> _HOW TO COMPLETE THIS TASK_:
Within the records that follow, find every line containing the string "image". Copy those lines.

> _DATASET_:
■ ■ ■ ■
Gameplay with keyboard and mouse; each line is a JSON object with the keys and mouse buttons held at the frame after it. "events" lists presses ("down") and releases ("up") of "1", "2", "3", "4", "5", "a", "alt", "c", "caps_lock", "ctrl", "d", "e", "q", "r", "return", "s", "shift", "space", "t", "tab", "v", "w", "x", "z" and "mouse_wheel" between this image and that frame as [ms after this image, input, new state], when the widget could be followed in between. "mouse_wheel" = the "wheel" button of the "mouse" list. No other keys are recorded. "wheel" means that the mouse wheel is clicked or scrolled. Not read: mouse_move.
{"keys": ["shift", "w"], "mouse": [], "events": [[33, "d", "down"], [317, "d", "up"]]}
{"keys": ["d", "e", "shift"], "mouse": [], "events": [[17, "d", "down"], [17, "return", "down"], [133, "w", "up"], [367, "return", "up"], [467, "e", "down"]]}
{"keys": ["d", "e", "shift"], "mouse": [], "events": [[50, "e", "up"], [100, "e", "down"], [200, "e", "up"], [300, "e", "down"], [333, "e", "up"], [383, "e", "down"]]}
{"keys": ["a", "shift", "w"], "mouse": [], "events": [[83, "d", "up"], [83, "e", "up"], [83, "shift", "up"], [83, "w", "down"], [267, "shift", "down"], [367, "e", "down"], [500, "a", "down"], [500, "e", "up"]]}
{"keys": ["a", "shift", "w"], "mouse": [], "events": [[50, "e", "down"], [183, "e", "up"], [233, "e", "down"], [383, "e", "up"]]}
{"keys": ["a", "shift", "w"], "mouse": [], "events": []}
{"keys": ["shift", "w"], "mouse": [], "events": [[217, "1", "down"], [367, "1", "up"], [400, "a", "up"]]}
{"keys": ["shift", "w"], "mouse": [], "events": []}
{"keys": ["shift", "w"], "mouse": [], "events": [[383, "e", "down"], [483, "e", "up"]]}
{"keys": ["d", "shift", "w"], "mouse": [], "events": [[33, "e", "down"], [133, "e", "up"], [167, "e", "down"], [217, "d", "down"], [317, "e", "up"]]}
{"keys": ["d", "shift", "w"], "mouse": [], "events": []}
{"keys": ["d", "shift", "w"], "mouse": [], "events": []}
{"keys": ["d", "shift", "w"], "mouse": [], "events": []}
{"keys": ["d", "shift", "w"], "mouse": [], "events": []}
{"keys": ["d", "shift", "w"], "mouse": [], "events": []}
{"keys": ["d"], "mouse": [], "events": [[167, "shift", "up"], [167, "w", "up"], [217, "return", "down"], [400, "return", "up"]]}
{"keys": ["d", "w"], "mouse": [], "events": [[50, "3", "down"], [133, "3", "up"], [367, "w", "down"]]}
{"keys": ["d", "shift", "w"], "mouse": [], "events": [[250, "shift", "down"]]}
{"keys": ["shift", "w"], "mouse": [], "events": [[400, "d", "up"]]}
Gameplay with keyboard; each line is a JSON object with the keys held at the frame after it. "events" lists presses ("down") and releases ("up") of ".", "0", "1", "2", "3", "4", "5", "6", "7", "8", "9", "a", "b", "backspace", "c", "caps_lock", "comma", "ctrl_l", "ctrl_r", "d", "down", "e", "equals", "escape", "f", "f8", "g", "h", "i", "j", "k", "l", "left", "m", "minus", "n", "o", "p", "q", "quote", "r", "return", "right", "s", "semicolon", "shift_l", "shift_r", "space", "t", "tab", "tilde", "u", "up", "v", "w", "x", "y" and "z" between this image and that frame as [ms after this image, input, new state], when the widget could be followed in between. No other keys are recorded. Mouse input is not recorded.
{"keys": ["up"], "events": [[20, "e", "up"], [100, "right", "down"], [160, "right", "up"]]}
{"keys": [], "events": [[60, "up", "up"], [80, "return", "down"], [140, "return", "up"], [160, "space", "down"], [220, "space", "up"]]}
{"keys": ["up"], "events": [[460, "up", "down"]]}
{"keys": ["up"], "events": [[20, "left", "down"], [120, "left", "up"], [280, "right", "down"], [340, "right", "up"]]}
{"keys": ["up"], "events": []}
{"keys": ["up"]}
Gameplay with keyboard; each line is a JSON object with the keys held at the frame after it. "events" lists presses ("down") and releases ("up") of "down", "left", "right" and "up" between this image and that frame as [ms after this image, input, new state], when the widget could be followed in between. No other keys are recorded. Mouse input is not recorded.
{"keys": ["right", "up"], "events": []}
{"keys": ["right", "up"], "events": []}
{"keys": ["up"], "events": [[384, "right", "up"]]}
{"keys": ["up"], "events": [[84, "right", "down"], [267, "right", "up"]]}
■ ■ ■ ■
> _OUTPUT BELOW_:
Gameplay with keyboard and mouse; each line is a JSON object with the keys and mouse buttons held at the frame after it. "events" lists presses ("down") and releases ("up") of "1", "2", "3", "4", "5", "a", "alt", "c", "caps_lock", "ctrl", "d", "e", "q", "r", "return", "s", "shift", "space", "t", "tab", "v", "w", "x", "z" and "mouse_wheel" between this image and that frame as [ms after this image, input, new state], when the widget could be followed in between. "mouse_wheel" = the "wheel" button of the "mouse" list. No other keys are recorded. "wheel" means that the mouse wheel is clicked or scrolled. Not read: mouse_move.
Gameplay with keyboard; each line is a JSON object with the keys held at the frame after it. "events" lists presses ("down") and releases ("up") of ".", "0", "1", "2", "3", "4", "5", "6", "7", "8", "9", "a", "b", "backspace", "c", "caps_lock", "comma", "ctrl_l", "ctrl_r", "d", "down", "e", "equals", "escape", "f", "f8", "g", "h", "i", "j", "k", "l", "left", "m", "minus", "n", "o", "p", "q", "quote", "r", "return", "right", "s", "semicolon", "shift_l", "shift_r", "space", "t", "tab", "tilde", "u", "up", "v", "w", "x", "y" and "z" between this image and that frame as [ms after this image, input, new state], when the widget could be followed in between. No other keys are recorded. Mouse input is not recorded.
Gameplay with keyboard; each line is a JSON object with the keys held at the frame after it. "events" lists presses ("down") and releases ("up") of "down", "left", "right" and "up" between this image and that frame as [ms after this image, input, new state], when the widget could be followed in between. No other keys are recorded. Mouse input is not recorded.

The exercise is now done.